Super exponential progress is one thing, but what can it do to my OT levels? Is it run by one of the Enlightened Masters? Is it responsive to Auditing Tech?
Rationalist fashion: pretend there’s no difference between “can” and “should”
Ah yes, socialists. Famous for wearing only identical jumpsuits with their ID numbers on the back next to the picture of Lenin. Or something I don’t know what they think socialists believe anymore.
I think the central challenge of robotics from an ethical perspective is similar to AI, in that the mundane reality is less actively wrong than the idealistic fantasy. Robotics, even more than most forms of automation, is explicitly about replacing human labor with a machine, and the advantages that machine has over people are largely due to it not having moral weight. Like, you could pay a human worker the same amount of money that electricity to run a robot would cost, it would just be evil to do that. You could work your human workforce as close to 24/7 as possible outside of designated breaks for maintenance, but it would be evil to treat a person that way. At the same time, the fantasy of “hard AI” is explicitly about creating a machine that, within relevant parameters, is indistinguishable from a human being, and as the relevant parameters expand the question of whether that machine ought to be treated as a person, with the same ethical weight as a human being should become harder.

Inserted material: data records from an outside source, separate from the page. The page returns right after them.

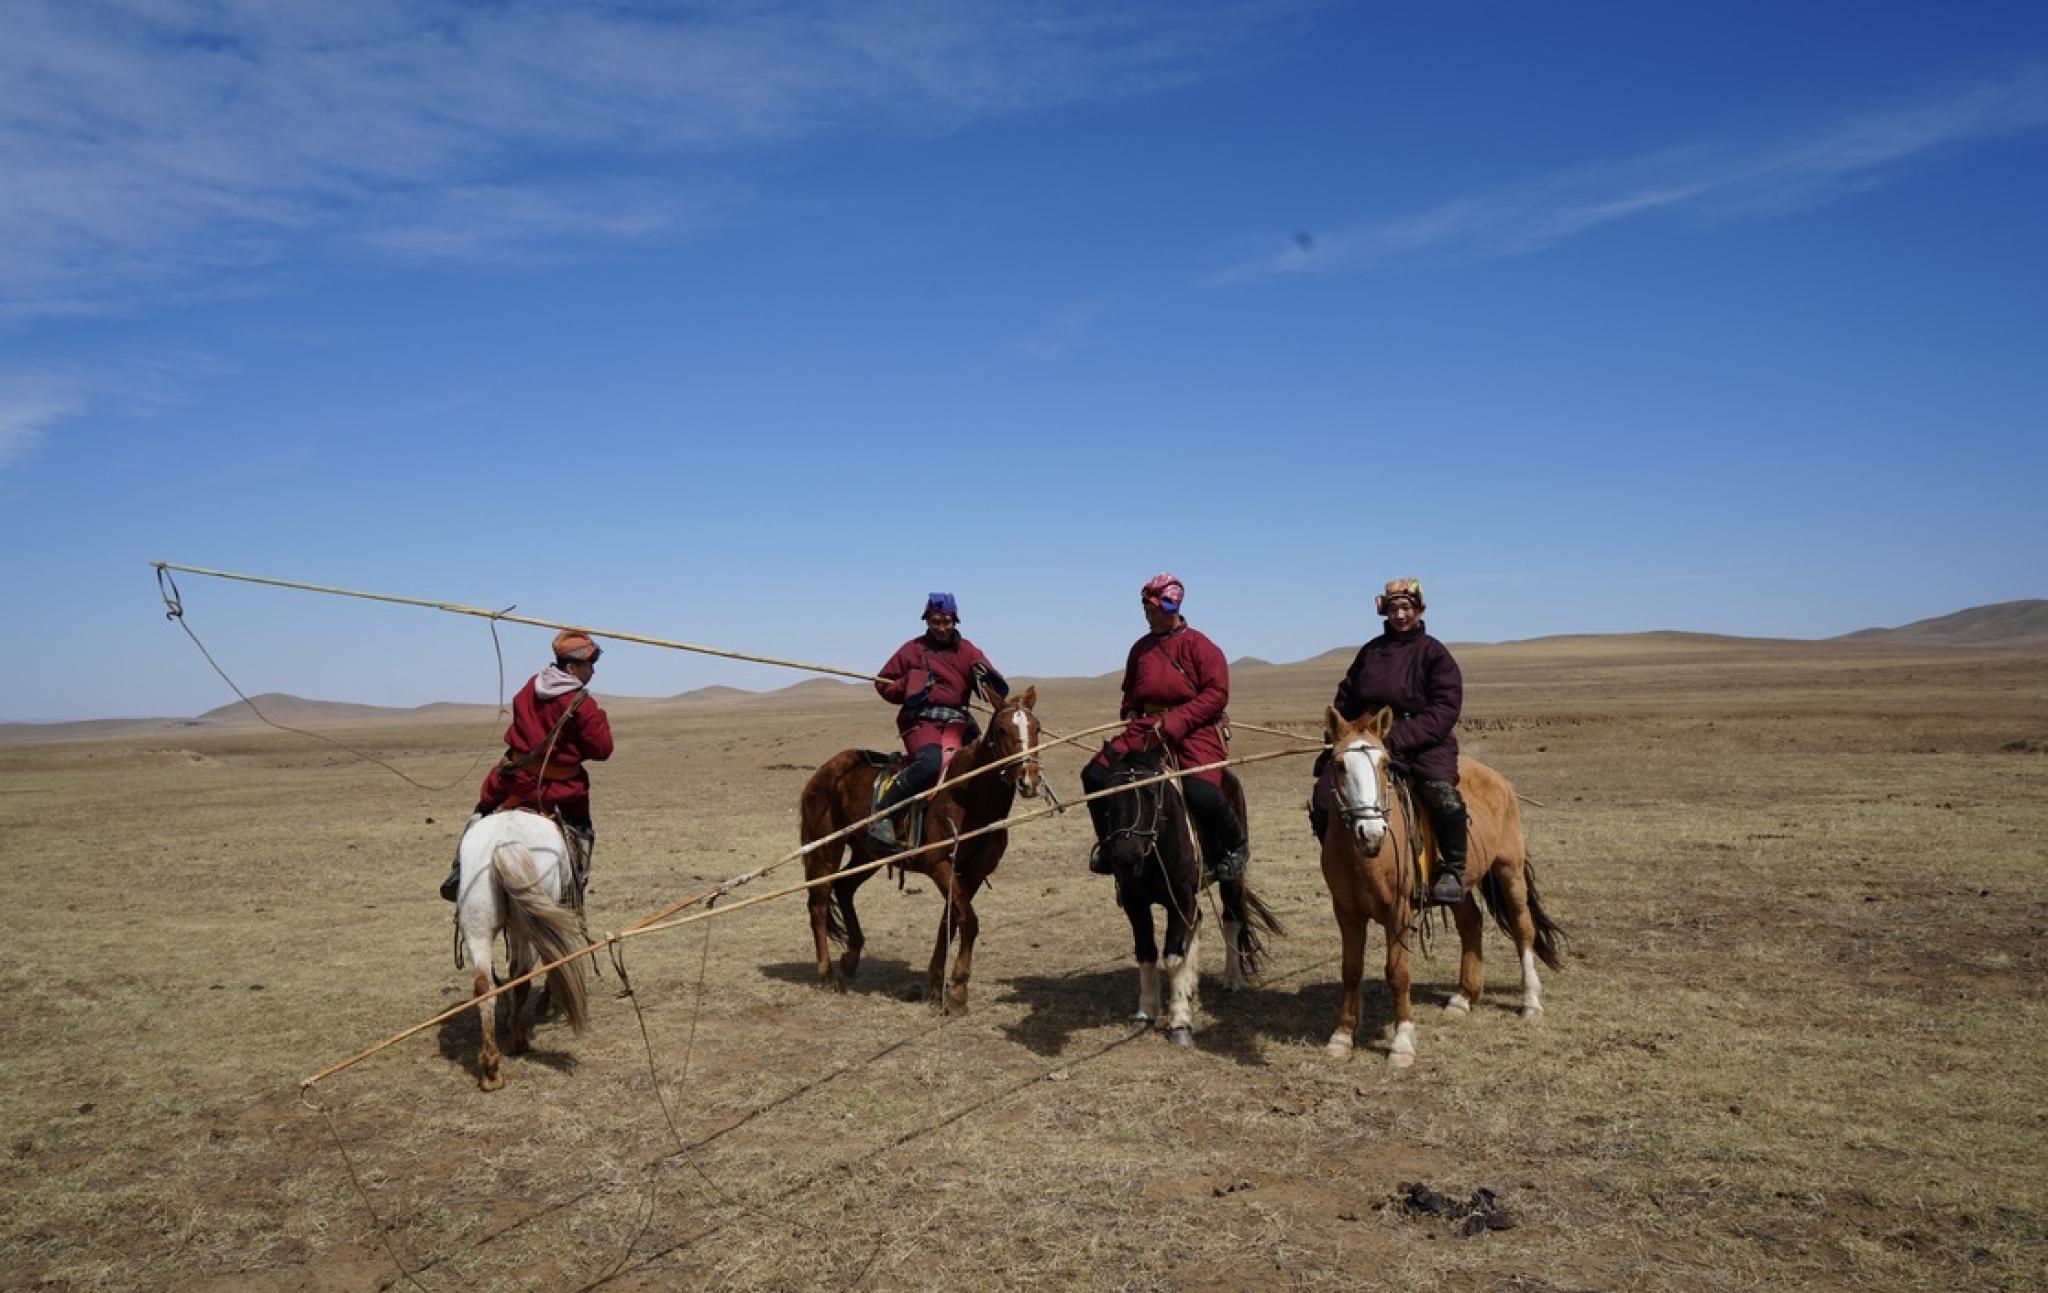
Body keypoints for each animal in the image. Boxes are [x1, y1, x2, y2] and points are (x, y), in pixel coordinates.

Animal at [456, 815, 593, 1090]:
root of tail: (504, 842)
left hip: (477, 925)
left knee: (484, 987)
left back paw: (491, 1069)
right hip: (528, 927)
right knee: (522, 980)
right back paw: (517, 1042)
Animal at [802, 688, 1048, 1012]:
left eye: (1037, 728)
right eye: (1001, 730)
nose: (1028, 779)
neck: (966, 794)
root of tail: (825, 770)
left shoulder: (973, 871)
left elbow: (950, 921)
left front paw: (937, 981)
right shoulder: (939, 864)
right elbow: (968, 921)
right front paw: (958, 989)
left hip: (867, 853)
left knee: (844, 888)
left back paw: (851, 957)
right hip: (826, 847)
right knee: (818, 903)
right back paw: (827, 974)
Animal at [1097, 741, 1269, 1049]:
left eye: (1151, 793)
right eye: (1108, 796)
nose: (1125, 855)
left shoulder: (1180, 899)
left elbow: (1173, 956)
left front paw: (1179, 1021)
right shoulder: (1134, 904)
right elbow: (1147, 953)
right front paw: (1145, 1013)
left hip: (1231, 880)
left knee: (1231, 920)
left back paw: (1231, 979)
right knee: (1197, 921)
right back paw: (1191, 984)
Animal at [1318, 704, 1556, 1065]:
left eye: (1385, 763)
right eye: (1339, 764)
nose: (1371, 833)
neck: (1364, 856)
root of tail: (1499, 781)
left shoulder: (1398, 911)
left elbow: (1398, 972)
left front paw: (1402, 1043)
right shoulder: (1345, 910)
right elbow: (1351, 968)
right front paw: (1342, 1036)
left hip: (1509, 869)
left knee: (1522, 928)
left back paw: (1530, 1003)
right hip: (1458, 885)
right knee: (1471, 923)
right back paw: (1463, 998)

If we create Data from TNG he should probably have rights, but the main reason why anyone would be willing to invest in building Data is to have someone with all the capabilities of a person but without the moral (or legal) weight. This creates a paradox of the heap; clearly there is some point at which a reproduction of human cognition deserves moral consideration, and it hasn’t been (to my knowledge) conclusively been proven impossible to reach. But the current state of the field obviously doesn’t have enough of an internal sense of self to merit that consideration, and I don’t know exactly where that line should be drawn. If the AGI crowd took their ideas seriously this would be a point of great concern, but of course they’re a derivative neofascist collection of dunces so the moral weight of a human being is basically null to begin with, neatly sidestepping this problem.
But I also think you’re right that this problem is largely a result of applying ever-improved automation technologies to a dysfunctional and unjust economic system where any improvement in efficiency effectively creates a massive surplus in the labor market. This drives down the price (i.e. how well workers are treated) and contributes to the immiseration of the larger part of humanity rather than liberating them from the demands for time and energy placed on us by the need to eat food and stuff. If we can deal with the constructed system of economic and political power that surrounds this labor it could and should be liberatory.